ONG, société civile et gouvernements locaux sont les mieux placer pour lancer des idées, expérimenter, faire avancer certaines initiatives, voire les abandonner en cours de route en cas d’échec. Ces entités ont le grand mérité de ne pas avoir d’élections à préparer. Une fois prouvée l’efficacité de certaines mesures, le gouvernement peut répliquer ces initiatives en leur donnant une nouvelle échelle, mais la motivation des acteurs devient alors moins forte. Quant aux institutions internationales, elles sont souvent en retard d’une mode. Elles peuvent toutefois apporter un soutien financier aux acteurs de terrain.

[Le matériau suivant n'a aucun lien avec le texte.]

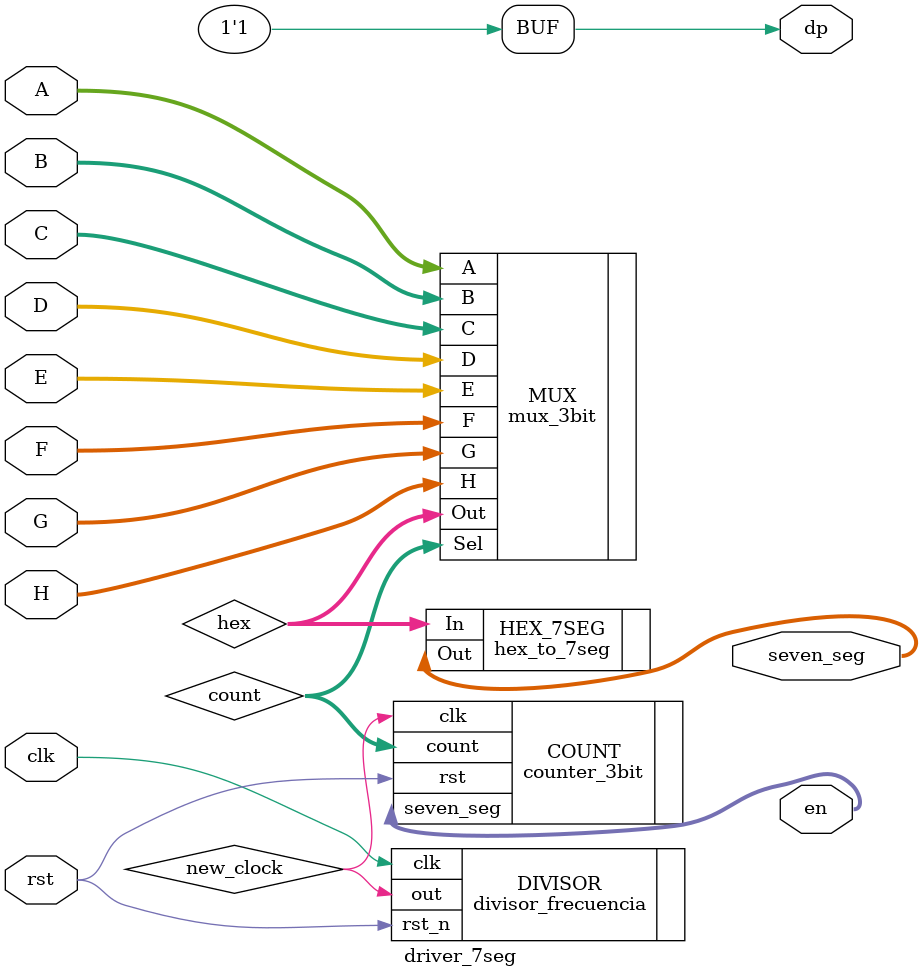
<source format=sv>
`timescale 1ns / 1ps


module driver_7seg(
    input logic [3:0] A,B,C,D,E,F,G,H,
    input logic clk,rst,
    output logic [6:0] seven_seg,
    output logic [7:0] en,
    output logic dp
    );
    logic [2:0] count;
    logic [3:0] hex;
    logic new_clock;
    counter_3bit COUNT(
        .clk(new_clock),
        .rst(rst),
        .count(count),
        .seven_seg(en)
    );
    mux_3bit MUX(
        .Sel(count),
        .Out(hex),
        .A(A),
        .B(B),
        .C(C),
        .D(D),
        .E(E),
        .F(F),
        .G(G),
        .H(H)
    );
    hex_to_7seg HEX_7SEG(
        .In(hex),
        .Out(seven_seg)
    );
    divisor_frecuencia DIVISOR(
        .clk(clk),
        .rst_n(rst),
        .out(new_clock)
    );
    assign dp = 1;
endmodule

</source>
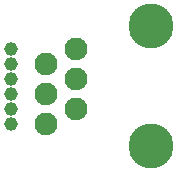
<source format=gbr>
G04 start of page 7 for group -4062 idx -4062 *
G04 Title: (unknown), soldermask *
G04 Creator: pcb 20110918 *
G04 CreationDate: Mon 25 Mar 2013 03:10:27 AM GMT UTC *
G04 For: railfan *
G04 Format: Gerber/RS-274X *
G04 PCB-Dimensions: 65000 63000 *
G04 PCB-Coordinate-Origin: lower left *
%MOIN*%
%FSLAX25Y25*%
%LNBOTTOMMASK*%
%ADD36C,0.1500*%
%ADD35C,0.0760*%
%ADD34C,0.0460*%
G54D34*X6500Y29000D03*
Y24000D03*
Y19000D03*
G54D35*X18000D03*
G54D34*X6500Y44000D03*
Y39000D03*
Y34000D03*
G54D35*X28000Y24000D03*
G54D36*X53000Y11500D03*
G54D35*X18000Y29000D03*
X28000Y34000D03*
Y44000D03*
G54D36*X53000Y51500D03*
G54D35*X18000Y39000D03*
M02*

</source>
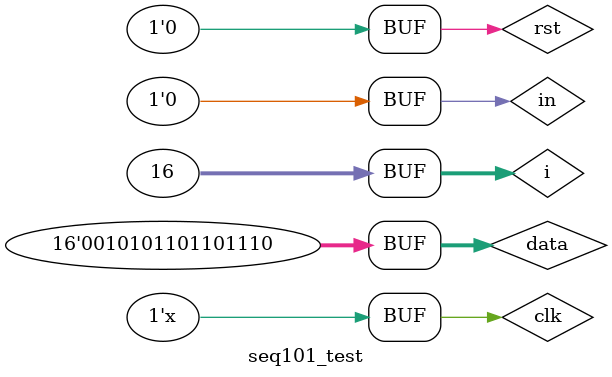
<source format=v>
`timescale 1ns / 1ps
module seq101_test();

reg clk,rst,in;
wire out;
seq101_3 ins(clk,rst,in,out);
reg [0:15] data;
integer i;
initial begin
	clk=0;
	rst=0;
	data=16'b0010_1011_0110_1110;
	#1 rst=1;
	#1 rst=0;
end

initial begin
	#1;
	for(i=0;i<16;i=i+1)
		#2 in=data[i];
end

always 
	#1 clk=~clk;

endmodule
</source>
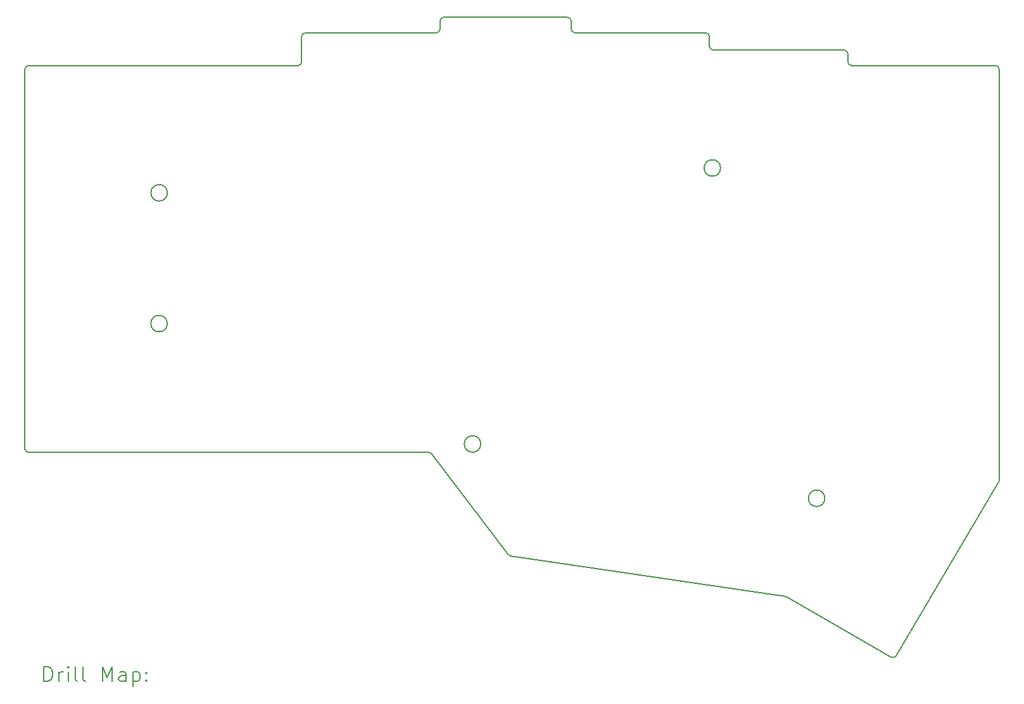
<source format=gbr>
%TF.GenerationSoftware,KiCad,Pcbnew,8.0.8+1*%
%TF.CreationDate,2025-07-09T06:01:41+00:00*%
%TF.ProjectId,backplate,6261636b-706c-4617-9465-2e6b69636164,0.2*%
%TF.SameCoordinates,Original*%
%TF.FileFunction,Drillmap*%
%TF.FilePolarity,Positive*%
%FSLAX45Y45*%
G04 Gerber Fmt 4.5, Leading zero omitted, Abs format (unit mm)*
G04 Created by KiCad (PCBNEW 8.0.8+1) date 2025-07-09 06:01:41*
%MOMM*%
%LPD*%
G01*
G04 APERTURE LIST*
%ADD10C,0.150000*%
%ADD11C,0.200000*%
G04 APERTURE END LIST*
D10*
X9131698Y-10801245D02*
X9131502Y-5720251D01*
X9181501Y-5670249D02*
X12781501Y-5670151D01*
X12831500Y-5620151D02*
X12831500Y-5282750D01*
X12881500Y-5232750D02*
X14631500Y-5232750D01*
X14681500Y-5182750D02*
X14681500Y-5075250D01*
X14731500Y-5025250D02*
X16384300Y-5025250D01*
X16434300Y-5075250D02*
X16434300Y-5182750D01*
X16484300Y-5232750D02*
X18234300Y-5232750D01*
X18284300Y-5282750D02*
X18284300Y-5412312D01*
X18334288Y-5462312D02*
X20083706Y-5462738D01*
X20133691Y-5513340D02*
X20132410Y-5619648D01*
X22125300Y-11290910D02*
X20779993Y-13572380D01*
X20711924Y-13590285D02*
X19318493Y-12785787D01*
X19300847Y-12779632D02*
X15624698Y-12233003D01*
X15592179Y-12213716D02*
X14575757Y-10870335D01*
X14535877Y-10850503D02*
X9181705Y-10851243D01*
X20182406Y-5670250D02*
X22106800Y-5670250D01*
X22156800Y-5720250D02*
X22156800Y-11222952D01*
X22150101Y-11247952D02*
X22125300Y-11290910D01*
X9131502Y-5720251D02*
G75*
G02*
X9181501Y-5670252I49998J1D01*
G01*
X12831500Y-5620151D02*
G75*
G02*
X12781501Y-5670150I-50000J1D01*
G01*
X12831500Y-5282750D02*
G75*
G02*
X12881500Y-5232750I50000J0D01*
G01*
X14681500Y-5182750D02*
G75*
G02*
X14631500Y-5232750I-50000J0D01*
G01*
X14681500Y-5075250D02*
G75*
G02*
X14731500Y-5025250I50000J0D01*
G01*
X16384300Y-5025250D02*
G75*
G02*
X16434300Y-5075250I0J-50000D01*
G01*
X16484300Y-5232750D02*
G75*
G02*
X16434300Y-5182750I0J50000D01*
G01*
X18234300Y-5232750D02*
G75*
G02*
X18284300Y-5282750I0J-50000D01*
G01*
X18334288Y-5462312D02*
G75*
G02*
X18284298Y-5412312I12J50002D01*
G01*
X20083706Y-5462738D02*
G75*
G02*
X20133689Y-5513340I-16J-50002D01*
G01*
X20182406Y-5670250D02*
G75*
G02*
X20132414Y-5619648I4J50000D01*
G01*
X22106800Y-5670250D02*
G75*
G02*
X22156800Y-5720250I0J-50000D01*
G01*
X22156800Y-11222952D02*
G75*
G02*
X22150100Y-11247952I-50000J3D01*
G01*
X20779993Y-13572380D02*
G75*
G02*
X20711922Y-13590288I-43073J25400D01*
G01*
X19300847Y-12779632D02*
G75*
G02*
X19318492Y-12785788I-7357J-49458D01*
G01*
X15624698Y-12233003D02*
G75*
G02*
X15592179Y-12213716I7352J49453D01*
G01*
X14535877Y-10850503D02*
G75*
G02*
X14575754Y-10870338I3J-49997D01*
G01*
X9181705Y-10851243D02*
G75*
G02*
X9131697Y-10801245I-5J50003D01*
G01*
X11035000Y-7375000D02*
G75*
G02*
X10815000Y-7375000I-110000J0D01*
G01*
X10815000Y-7375000D02*
G75*
G02*
X11035000Y-7375000I110000J0D01*
G01*
X11035000Y-9125000D02*
G75*
G02*
X10815000Y-9125000I-110000J0D01*
G01*
X10815000Y-9125000D02*
G75*
G02*
X11035000Y-9125000I110000J0D01*
G01*
X18431800Y-7042350D02*
G75*
G02*
X18211800Y-7042350I-110000J0D01*
G01*
X18211800Y-7042350D02*
G75*
G02*
X18431800Y-7042350I110000J0D01*
G01*
X15225700Y-10736500D02*
G75*
G02*
X15005700Y-10736500I-110000J0D01*
G01*
X15005700Y-10736500D02*
G75*
G02*
X15225700Y-10736500I110000J0D01*
G01*
X19825761Y-11463175D02*
G75*
G02*
X19605761Y-11463175I-110000J0D01*
G01*
X19605761Y-11463175D02*
G75*
G02*
X19825761Y-11463175I110000J0D01*
G01*
D11*
X9384779Y-13915969D02*
X9384779Y-13715969D01*
X9384779Y-13715969D02*
X9432398Y-13715969D01*
X9432398Y-13715969D02*
X9460969Y-13725492D01*
X9460969Y-13725492D02*
X9480017Y-13744540D01*
X9480017Y-13744540D02*
X9489541Y-13763588D01*
X9489541Y-13763588D02*
X9499064Y-13801683D01*
X9499064Y-13801683D02*
X9499064Y-13830254D01*
X9499064Y-13830254D02*
X9489541Y-13868350D01*
X9489541Y-13868350D02*
X9480017Y-13887397D01*
X9480017Y-13887397D02*
X9460969Y-13906445D01*
X9460969Y-13906445D02*
X9432398Y-13915969D01*
X9432398Y-13915969D02*
X9384779Y-13915969D01*
X9584779Y-13915969D02*
X9584779Y-13782635D01*
X9584779Y-13820731D02*
X9594303Y-13801683D01*
X9594303Y-13801683D02*
X9603826Y-13792159D01*
X9603826Y-13792159D02*
X9622874Y-13782635D01*
X9622874Y-13782635D02*
X9641922Y-13782635D01*
X9708588Y-13915969D02*
X9708588Y-13782635D01*
X9708588Y-13715969D02*
X9699064Y-13725492D01*
X9699064Y-13725492D02*
X9708588Y-13735016D01*
X9708588Y-13735016D02*
X9718112Y-13725492D01*
X9718112Y-13725492D02*
X9708588Y-13715969D01*
X9708588Y-13715969D02*
X9708588Y-13735016D01*
X9832398Y-13915969D02*
X9813350Y-13906445D01*
X9813350Y-13906445D02*
X9803826Y-13887397D01*
X9803826Y-13887397D02*
X9803826Y-13715969D01*
X9937160Y-13915969D02*
X9918112Y-13906445D01*
X9918112Y-13906445D02*
X9908588Y-13887397D01*
X9908588Y-13887397D02*
X9908588Y-13715969D01*
X10165731Y-13915969D02*
X10165731Y-13715969D01*
X10165731Y-13715969D02*
X10232398Y-13858826D01*
X10232398Y-13858826D02*
X10299064Y-13715969D01*
X10299064Y-13715969D02*
X10299064Y-13915969D01*
X10480017Y-13915969D02*
X10480017Y-13811207D01*
X10480017Y-13811207D02*
X10470493Y-13792159D01*
X10470493Y-13792159D02*
X10451445Y-13782635D01*
X10451445Y-13782635D02*
X10413350Y-13782635D01*
X10413350Y-13782635D02*
X10394303Y-13792159D01*
X10480017Y-13906445D02*
X10460969Y-13915969D01*
X10460969Y-13915969D02*
X10413350Y-13915969D01*
X10413350Y-13915969D02*
X10394303Y-13906445D01*
X10394303Y-13906445D02*
X10384779Y-13887397D01*
X10384779Y-13887397D02*
X10384779Y-13868350D01*
X10384779Y-13868350D02*
X10394303Y-13849302D01*
X10394303Y-13849302D02*
X10413350Y-13839778D01*
X10413350Y-13839778D02*
X10460969Y-13839778D01*
X10460969Y-13839778D02*
X10480017Y-13830254D01*
X10575255Y-13782635D02*
X10575255Y-13982635D01*
X10575255Y-13792159D02*
X10594303Y-13782635D01*
X10594303Y-13782635D02*
X10632398Y-13782635D01*
X10632398Y-13782635D02*
X10651445Y-13792159D01*
X10651445Y-13792159D02*
X10660969Y-13801683D01*
X10660969Y-13801683D02*
X10670493Y-13820731D01*
X10670493Y-13820731D02*
X10670493Y-13877873D01*
X10670493Y-13877873D02*
X10660969Y-13896921D01*
X10660969Y-13896921D02*
X10651445Y-13906445D01*
X10651445Y-13906445D02*
X10632398Y-13915969D01*
X10632398Y-13915969D02*
X10594303Y-13915969D01*
X10594303Y-13915969D02*
X10575255Y-13906445D01*
X10756207Y-13896921D02*
X10765731Y-13906445D01*
X10765731Y-13906445D02*
X10756207Y-13915969D01*
X10756207Y-13915969D02*
X10746684Y-13906445D01*
X10746684Y-13906445D02*
X10756207Y-13896921D01*
X10756207Y-13896921D02*
X10756207Y-13915969D01*
X10756207Y-13792159D02*
X10765731Y-13801683D01*
X10765731Y-13801683D02*
X10756207Y-13811207D01*
X10756207Y-13811207D02*
X10746684Y-13801683D01*
X10746684Y-13801683D02*
X10756207Y-13792159D01*
X10756207Y-13792159D02*
X10756207Y-13811207D01*
M02*

</source>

De manière paradoxale, Esther Duflo relève que dans les pays pauvres, les gens sont plus responsables que dans les pays riches, car ils doivent sans cesse faire des arbitrages de leur propre chef. Dans un pays comme la France, où certaines vaccinations sont obligatoires, les citoyens obéissent à la loi et ne réfléchissent même plus à l’utilité de ces vaccins.
Si les bonnes pratiques commencent à être évaluées et reconnues, la pauvreté est encore loin d’avoir dit son dernier mot. Au sommet des Etats, les experts et les bureaucrates sont éloignés des besoins des personnes et de la réalité du terrain. La corruption est souvent un mal endémique. Le vent des réformes et des expérimentations n’est donc pas gagné, alors que le recul de la pauvreté est un condition nécessaire à l’épanouissement de la vie civique.
L’intérêt de ces deux ouvrages qui n’en font qu’un est d’apporter de nombreuses illustrations précises au discours. Elles sont prises sur tous les continents, donc dépassent les obstacles purement culturels. Son auteur parvient à exprimer en termes simples des enjeux complexes, où les freins sont parfois difficiles à démêler. En faisant connaître ce type de démarche, Esther Duflo contribue à partager des savoirs, afin de faciliter un développement de solutions innovantes. Ces dernières sont parfois peu coûteuses, mais susceptibles d’avoir un impact massif, là où toutes les politiques, trop loin des communautés, ont jusqu’ici échoué. Il serait illusoire de laisser les pauvres gérer eux-mêmes leur sortie de la pauvreté.
De quoi commencer l’année du bon pied en lisant ces deux petits ouvrages synthétiques et passionnants : Le développement humain et La politique de l’autonomie aux éditions du Seuil, Collection la République des Idées. 11,50 euros chaque exemplaire.